Auch für so erfahrene Staatsanwälte wie Tina Frimmel-Hesse, Sprecherin der Klagenfurter Anklagebehörde, ist dieser Fall von Kindesmisshandlung außergewöhnlich bedrückend: „Wir haben gegen einen Babyschüttler Mordanklage eingebracht“, bestätigt sie der „Krone“. Der Vater selbst soll es gewesen sein, der dem kleinen Mädchen durch Schütteln so massive Kopf- und Organverletzungen zugefügt hatte, dass letztlich jede Hilfe zu spät kam.
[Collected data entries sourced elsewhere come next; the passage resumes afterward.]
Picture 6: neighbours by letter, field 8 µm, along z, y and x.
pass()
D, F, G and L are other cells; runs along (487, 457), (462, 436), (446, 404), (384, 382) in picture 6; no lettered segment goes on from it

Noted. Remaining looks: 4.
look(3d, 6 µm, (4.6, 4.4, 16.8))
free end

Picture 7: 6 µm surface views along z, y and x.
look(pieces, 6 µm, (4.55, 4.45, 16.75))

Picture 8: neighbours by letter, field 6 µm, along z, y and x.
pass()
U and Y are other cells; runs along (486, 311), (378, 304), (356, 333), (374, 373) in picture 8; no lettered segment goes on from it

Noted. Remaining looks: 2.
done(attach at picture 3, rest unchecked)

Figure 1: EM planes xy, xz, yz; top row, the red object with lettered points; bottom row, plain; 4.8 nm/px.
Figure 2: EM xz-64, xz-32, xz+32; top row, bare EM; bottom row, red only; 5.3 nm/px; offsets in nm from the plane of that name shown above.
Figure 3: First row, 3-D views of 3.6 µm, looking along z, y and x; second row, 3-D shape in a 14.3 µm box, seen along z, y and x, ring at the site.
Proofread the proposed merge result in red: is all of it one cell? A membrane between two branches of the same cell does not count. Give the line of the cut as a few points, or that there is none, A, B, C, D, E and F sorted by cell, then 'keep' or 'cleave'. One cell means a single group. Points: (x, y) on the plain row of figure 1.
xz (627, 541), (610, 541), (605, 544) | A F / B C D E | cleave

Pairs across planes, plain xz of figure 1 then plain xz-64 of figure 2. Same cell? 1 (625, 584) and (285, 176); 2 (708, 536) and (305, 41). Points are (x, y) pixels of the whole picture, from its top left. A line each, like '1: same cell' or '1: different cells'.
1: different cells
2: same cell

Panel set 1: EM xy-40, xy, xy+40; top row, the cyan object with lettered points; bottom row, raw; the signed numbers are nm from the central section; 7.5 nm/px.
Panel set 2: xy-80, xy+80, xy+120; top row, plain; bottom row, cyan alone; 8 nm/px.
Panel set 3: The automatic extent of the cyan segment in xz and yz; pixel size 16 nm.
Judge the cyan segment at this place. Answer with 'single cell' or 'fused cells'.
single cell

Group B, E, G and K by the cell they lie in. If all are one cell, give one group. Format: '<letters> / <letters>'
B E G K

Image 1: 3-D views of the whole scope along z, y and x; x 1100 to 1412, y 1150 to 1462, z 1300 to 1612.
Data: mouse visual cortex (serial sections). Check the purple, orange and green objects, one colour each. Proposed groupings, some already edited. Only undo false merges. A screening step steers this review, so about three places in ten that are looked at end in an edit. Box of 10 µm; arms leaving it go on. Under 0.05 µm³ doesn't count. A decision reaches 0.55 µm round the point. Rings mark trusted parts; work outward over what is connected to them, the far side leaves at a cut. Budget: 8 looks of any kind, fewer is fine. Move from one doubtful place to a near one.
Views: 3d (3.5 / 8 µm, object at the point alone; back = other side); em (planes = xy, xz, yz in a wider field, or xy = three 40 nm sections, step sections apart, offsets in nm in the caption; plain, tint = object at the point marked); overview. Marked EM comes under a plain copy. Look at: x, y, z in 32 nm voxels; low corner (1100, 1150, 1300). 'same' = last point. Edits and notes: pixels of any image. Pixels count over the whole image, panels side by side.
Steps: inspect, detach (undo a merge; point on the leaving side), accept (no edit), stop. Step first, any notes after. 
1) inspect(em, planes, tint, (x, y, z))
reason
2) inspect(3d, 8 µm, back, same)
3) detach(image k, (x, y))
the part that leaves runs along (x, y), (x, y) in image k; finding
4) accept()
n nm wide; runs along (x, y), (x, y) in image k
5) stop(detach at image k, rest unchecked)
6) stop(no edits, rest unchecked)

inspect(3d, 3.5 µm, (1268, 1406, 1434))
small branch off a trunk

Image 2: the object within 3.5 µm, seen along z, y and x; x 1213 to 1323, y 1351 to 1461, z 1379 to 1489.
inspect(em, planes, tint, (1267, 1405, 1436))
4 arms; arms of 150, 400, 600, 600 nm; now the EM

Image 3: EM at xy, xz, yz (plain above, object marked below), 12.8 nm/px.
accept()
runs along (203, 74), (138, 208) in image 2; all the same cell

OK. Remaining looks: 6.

Baby konnte nicht mehr gerettet werden
Das Baby, das noch ein Zwillingsgeschwisterchen hat, konnte im Klinikum Klagenfurt nicht mehr gerettet werden. Ein Gerichtssachverständiger, der auf kleine Kinder spezialisiert ist, hat nach langen Ermittlungen festgestellt, dass das kleine Opfer keinesfalls durch Fahrlässigkeit, sondern nur durch besonders heftige Gewalteinwirkung getötet wurde. Frimmel-Hesse: „Wir müssen davon ausgehen, dass es fast sofort gestorben ist.“

Lebenslange Haft droht
Der Tatverdächtige soll mit den Zwillingen alleine zu Hause gewesen sein, während die Mutter mit dem ältesten Kind einkaufen war. Was ihn dazu bewogen hat, sich an dem hilflosen Mädchen zu vergreifen, während das andere Baby schlief, kann wohl erst im Prozess unter Richter Oliver Kriz geklärt werden. Denn bisher hat sich der Mann - er sitzt laut Staatsanwaltschaft in Untersuchungshaft - nicht geständig verantwortet. Wegen Mordes droht ihm lebenslängliche Haft. Die Anklage wurde erst vor Kurzem zugestellt, ist somit noch nicht rechtskräftig.

Dramatischer Fall in Wien
Vehement bestreitet auch jener Tatverdächtige, der seinen drei Monate alten Sohn in Wien misshandelt haben soll, die gegen ihn erhobenen Vorwürfe. Der Säugling befindet sich nach der Notoperation am Donnerstag weiterhin im künstlichen Tiefschlaf. Sein Zustand wurde als stabil kritisch bezeichnet, so eine Sprecherin des Krankenanstaltenverbundes.